Understanding The Specs
Gauging the performance of an acoustic panel is just as easy as comparing microphones or loudspeakers. The sound absorption coefficient curve shows how well an acoustic panel will absorb energy at the various frequencies. A factor of 1.00 equals 100 percent absorption at that given frequency.
Be aware that acoustic panel makers will often promote a single digit “average” that has no practical real-world value. This is akin to saying a sound system is 100 percent effective at 1 kHz.
So just as you check the specifications to see how well a loudspeaker produces an even frequency response, also look at the panel data when it comes to absorption. In particular, make sure that the panel is actually able to absorb energy in the voice range. Further, if you’re trying to control bass, evaluate thicker panels that are able to “reach down” and absorb lower frequencies.

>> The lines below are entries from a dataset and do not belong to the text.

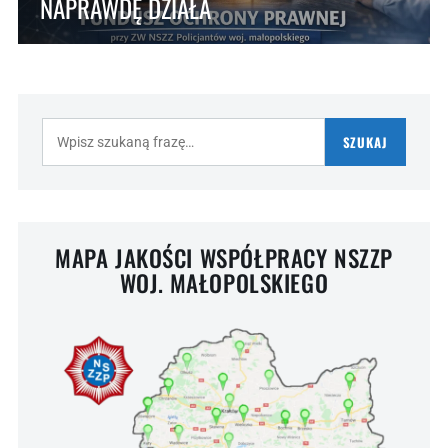
NAPRAWDĘ DZIAŁA
Szukaj:
SZUKAJ
MAPA JAKOŚCI WSPÓŁPRACY NSZZP
WOJ. MAŁOPOLSKIEGO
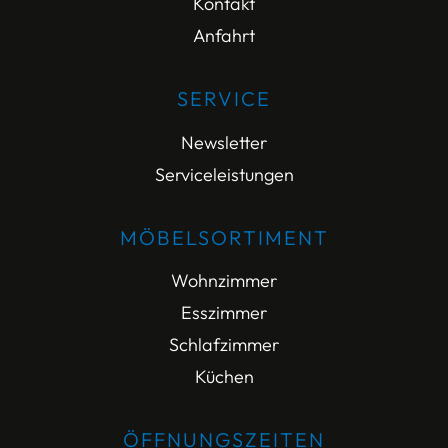
Kontakt
Anfahrt
SERVICE
Newsletter
Serviceleistungen
MÖBELSORTIMENT
Wohnzimmer
Esszimmer
Schlafzimmer
Küchen
ÖFFNUNGSZEITEN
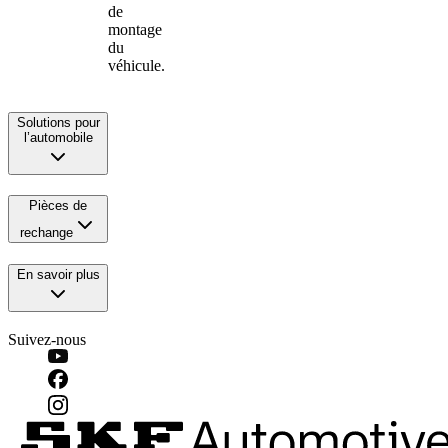
de
montage
du
véhicule.
Solutions pour
l’automobile
Pièces de
rechange
En savoir plus
Suivez-nous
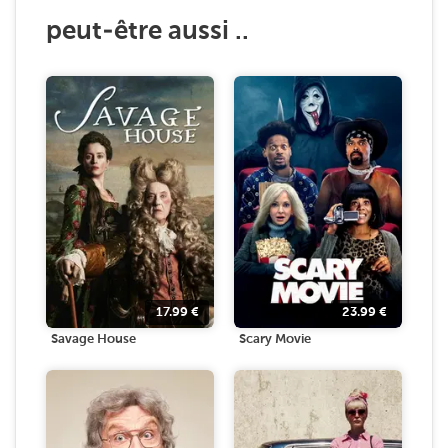
peut-être aussi ..
17.99
€
23.99
€
Savage House
Scary Movie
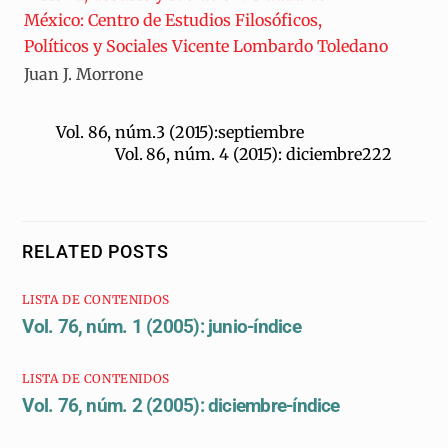
México: Centro de Estudios Filosóficos,
Políticos y Sociales Vicente Lombardo Toledano
Juan J. Morrone
Vol. 86, núm.3 (2015):septiembre
Vol. 86, núm. 4 (2015): diciembre222
RELATED POSTS
LISTA DE CONTENIDOS
Vol. 76, núm. 1 (2005): junio-índice
LISTA DE CONTENIDOS
Vol. 76, núm. 2 (2005): diciembre-índice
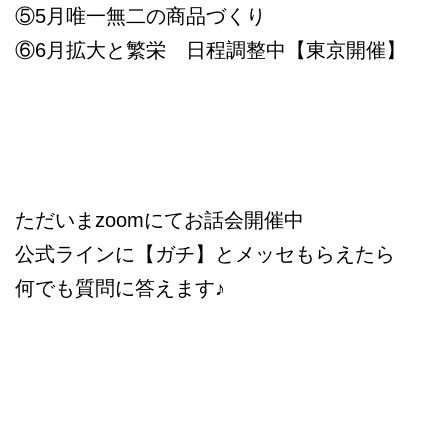
⑤5月唯一無二の商品づくり
⑥6月拡大と繁栄 日程調整中【東京開催】
ただいまzoomにてお話会開催中
公式ラインに【ガチ】とメッセもらえたら
何でも質問に答えます♪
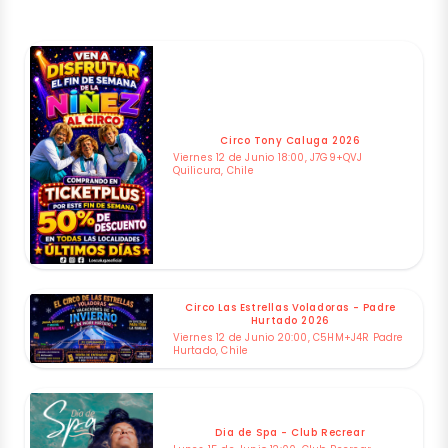
Circo Tony Caluga 2026
Viernes 12 de Junio 18:00, J7G9+QVJ
Quilicura, Chile
Circo Las Estrellas Voladoras - Padre
Hurtado 2026
Viernes 12 de Junio 20:00, C5HM+J4R Padre
Hurtado, Chile
Dia de Spa - Club Recrear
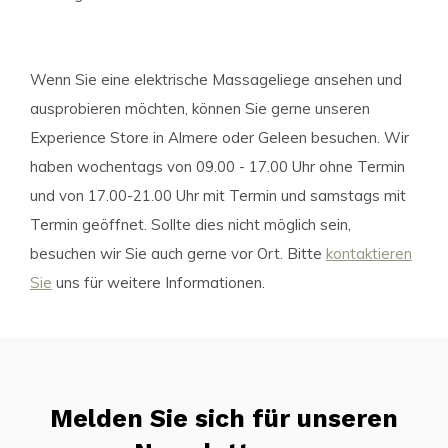
Wenn Sie eine elektrische Massageliege ansehen und
ausprobieren möchten, können Sie gerne unseren
Experience Store in Almere oder Geleen besuchen. Wir
haben wochentags von 09.00 - 17.00 Uhr ohne Termin
und von 17.00-21.00 Uhr mit Termin und samstags mit
Termin geöffnet. Sollte dies nicht möglich sein,
besuchen wir Sie auch gerne vor Ort. Bitte
kontaktieren
Sie
uns für weitere Informationen.
Melden Sie sich für unseren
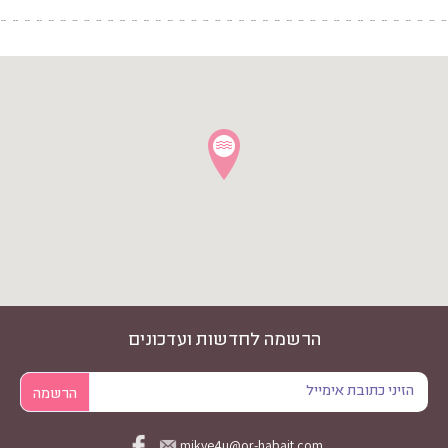
הרשמה לחדשות ועדכונים
mikve4u@or-habait.com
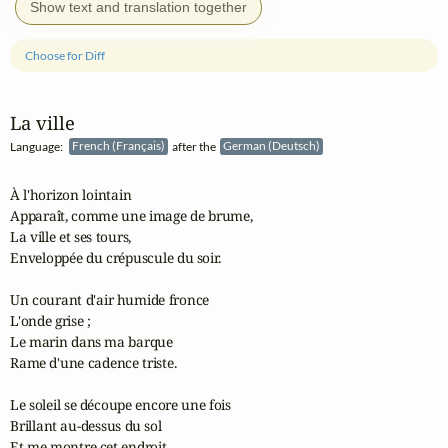
Show text and translation together
Choose for Diff
La ville
Language:
French (Français)
after the
German (Deutsch)
À l'horizon lointain

Apparaît, comme une image de brume,

La ville et ses tours,

Enveloppée du crépuscule du soir.

Un courant d'air humide fronce

L'onde grise ;

Le marin dans ma barque

Rame d'une cadence triste.

Le soleil se découpe encore une fois

Brillant au-dessus du sol

Et me montre cet endroit,
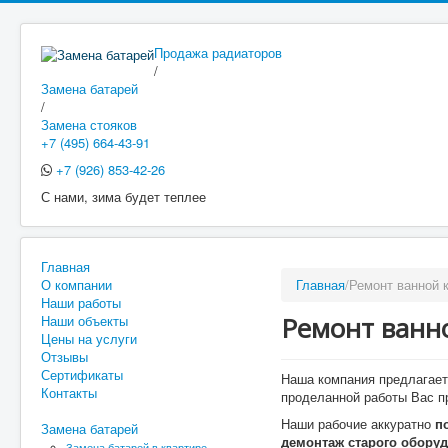
Продажа радиаторов
/
Замена батарей
/
Замена стояков
+7 (495) 664-43-91
+7 (926) 853-42-26
С нами, зима будет теплее
Главная
О компании
Главная
/
Ремонт ванной 
Наши работы
Ремонт ванн
Наши объекты
Цены на услуги
Отзывы
Сертификаты
Наша компания предлагае
Контакты
проделанной работы Вас п
Наши рабочие аккуратно
п
Замена батарей
демонтаж старого обору
Замена батарей в квартире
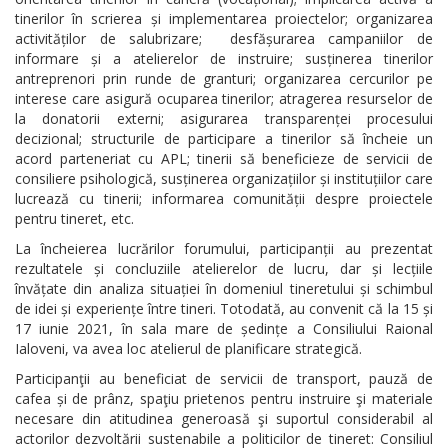
tinerilor în scrierea și implementarea proiectelor; organizarea
activităților de salubrizare; desfășurarea campaniilor de
informare și a atelierelor de instruire; susținerea tinerilor
antreprenori prin runde de granturi; organizarea cercurilor pe
interese care asigură ocuparea tinerilor; atragerea resurselor de
la donatorii externi; asigurarea transparenței procesului
decizional; structurile de participare a tinerilor să încheie un
acord parteneriat cu APL; tinerii să beneficieze de servicii de
consiliere psihologică, susținerea organizațiilor și instituțiilor care
lucrează cu tinerii; informarea comunității despre proiectele
pentru tineret, etc.
La încheierea lucrărilor forumului, participanții au prezentat
rezultatele și concluziile atelierelor de lucru, dar și lecțiile
învățate din analiza situației în domeniul tineretului și schimbul
de idei și experiențe între tineri. Totodată, au convenit că la 15 și
17 iunie 2021, în sala mare de ședințe a Consiliului Raional
Ialoveni, va avea loc atelierul de planificare strategică.
Participanţii au beneficiat de servicii de transport, pauză de
cafea și de prânz, spaţiu prietenos pentru instruire şi materiale
necesare din atitudinea generoasă şi suportul considerabil al
actorilor dezvoltării sustenabile a politicilor de tineret: Consiliul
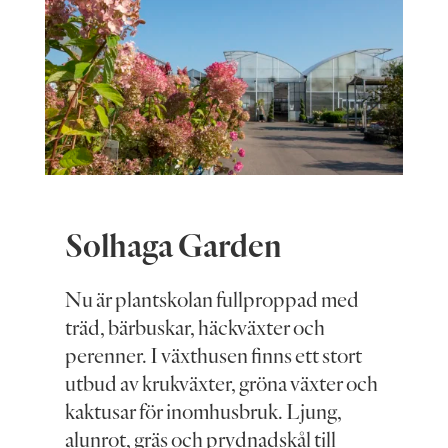
Solhaga Garden
Nu är plantskolan fullproppad med
träd, bärbuskar, häckväxter och
perenner. I växthusen finns ett stort
utbud av krukväxter, gröna växter och
kaktusar för inomhusbruk. Ljung,
alunrot, gräs och prydnadskål till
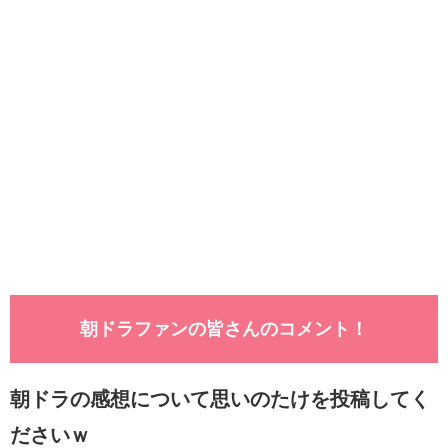
朝ドラファンの皆さんのコメント！
朝ドラの感想について思いのたけを投稿してく
ださいｗ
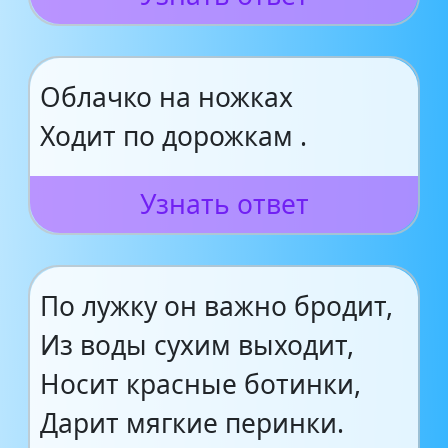
Облачко на ножках
Ходит по дорожкам .
Узнать ответ
По лужку он важно бродит,
Из воды сухим выходит,
Носит красные ботинки,
Дарит мягкие перинки.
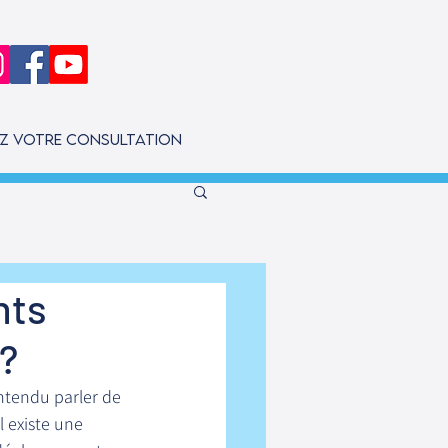
ez votre consultation
nts
 ?
ntendu parler de 
il existe une 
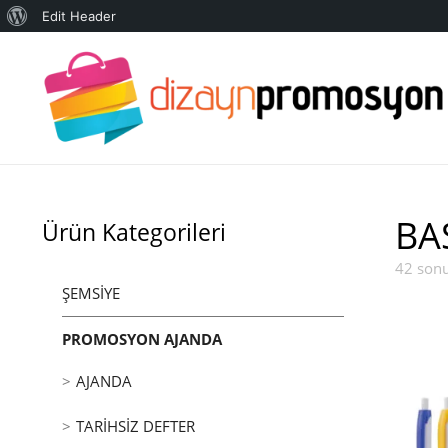
WordPress
Edit Header
Ürün Kategorisi
hakkında
BA
Ürün Kategorileri
42 sonu
ŞEMSIYE
PROMOSYON AJANDA
AJANDA
TARIHSIZ DEFTER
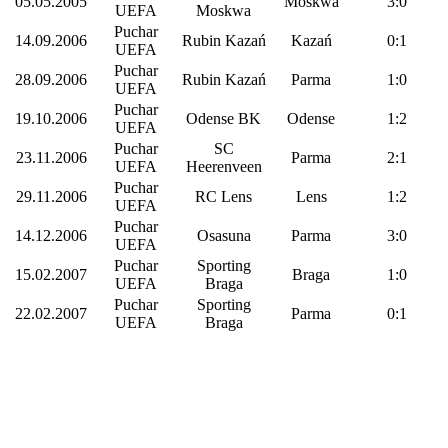
05.05.2005
Moskwa
3:0
UEFA
Moskwa
Puchar
14.09.2006
Rubin Kazań
Kazań
0:1
UEFA
Puchar
28.09.2006
Rubin Kazań
Parma
1:0
UEFA
Puchar
19.10.2006
Odense BK
Odense
1:2
UEFA
Puchar
SC
23.11.2006
Parma
2:1
UEFA
Heerenveen
Puchar
29.11.2006
RC Lens
Lens
1:2
UEFA
Puchar
14.12.2006
Osasuna
Parma
3:0
UEFA
Puchar
Sporting
15.02.2007
Braga
1:0
UEFA
Braga
Puchar
Sporting
22.02.2007
Parma
0:1
UEFA
Braga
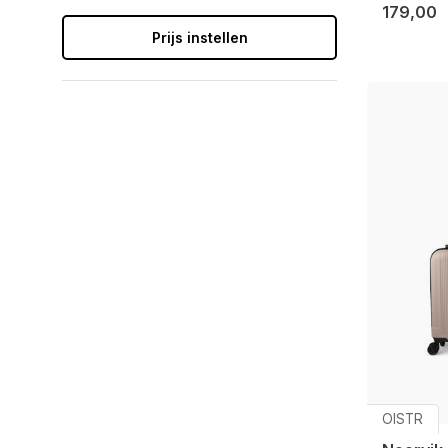
179,00
Prijs instellen
OISTR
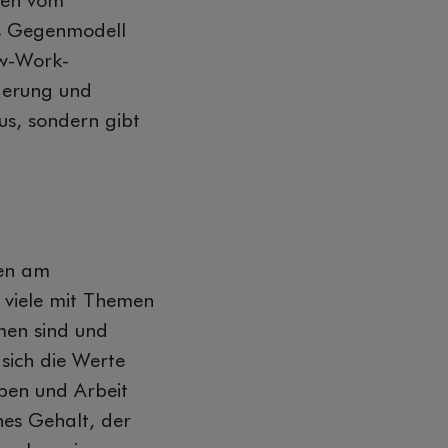
ren vom
es Gegenmodell
ew-Work-
rderung und
us, sondern gibt
nen am
 viele mit Themen
men sind und
sich die Werte
ben und Arbeit
ohes Gehalt, der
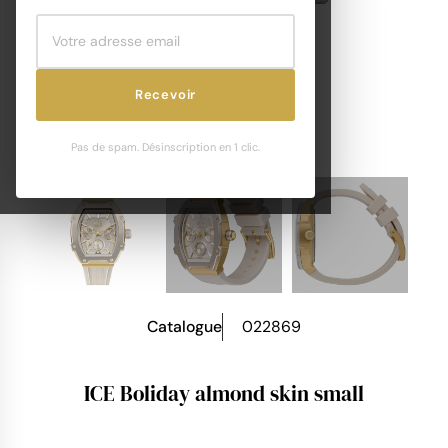
Recevoir
Pas de spam. Désinscription en 1 clic.
Catalogue
022869
ICE Boliday almond skin small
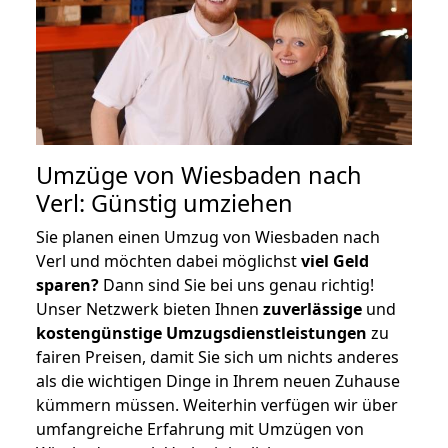
Umzüge von Wiesbaden nach
Verl: Günstig umziehen
Sie planen einen Umzug von Wiesbaden nach
Verl und möchten dabei möglichst
viel Geld
sparen?
Dann sind Sie bei uns genau richtig!
Unser Netzwerk bieten Ihnen
zuverlässige
und
kostengünstige Umzugsdienstleistungen
zu
fairen Preisen, damit Sie sich um nichts anderes
als die wichtigen Dinge in Ihrem neuen Zuhause
kümmern müssen. Weiterhin verfügen wir über
umfangreiche Erfahrung mit Umzügen von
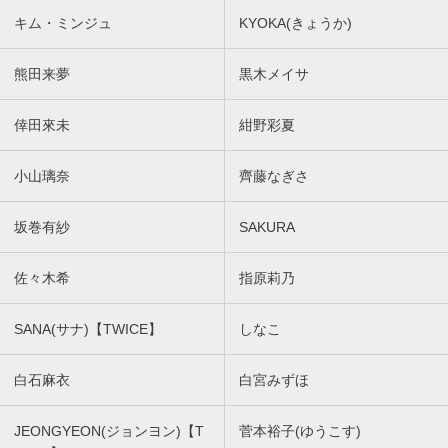
キム・ミンジュ
KYOKA(きょうか)
熊田来夢
黒木メイサ
倖田來未
紺野彩夏
小山璃奈
齊藤なぎさ
坂巻有紗
SAKURA
佐々木希
指原莉乃
SANA(サナ)【TWICE】
しなこ
白石麻衣
白宮みずほ
JEONGYEON(ジョンヨン)【T
菅本裕子(ゆうこす)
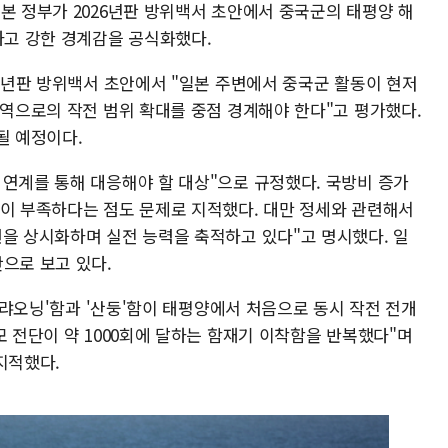
본 정부가 2026년판 방위백서 초안에서 중국군의 태평양 해
하고 강한 경계감을 공식화했다.
26년판 방위백서 초안에서 "일본 주변에서 중국군 활동이 현저
공역으로의 작전 범위 확대를 중점 경계해야 한다"고 평가했다.
될 예정이다.
 연계를 통해 대응해야 할 대상"으로 규정했다. 국방비 증가
성이 부족하다는 점도 문제로 지적했다. 대만 정세와 관련해서
련을 상시화하며 실전 능력을 축적하고 있다"고 명시했다. 일
으로 보고 있다.
 '랴오닝'함과 '산둥'함이 태평양에서 처음으로 동시 작전 전개
모 전단이 약 1000회에 달하는 함재기 이착함을 반복했다"며
지적했다.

A good trick is to introduce an air cavity behind the panel (like a plenum ceiling or the drapes discussed above), which can often lower the effective frequency response by an octave without adding much in the way of cost.
In light of current budget restraints, there has been a shift toward reducing costs. Large panels are expensive to ship because they require special delivery using a flatbed truck, and further, a lift truck is needed to enable installation.
Sound and A/V companies are well equipped to improve the actual sound of rooms, but for years, acoustics have often been ignored or left out of the equation. With modern sophisticated loudspeakers and digital electronics, it has become apparent that simply changing the sound system still leaves plenty of room for improvement. Smaller panels that are grouped in a modular format have gained popularity because they can be shipped using a common carrier, and these can often be installed using a simple ladder. This approach reduces costs while still furthering acoustic performance.
As a result, more attention is being paid to room acoustics, often before a new system is considered.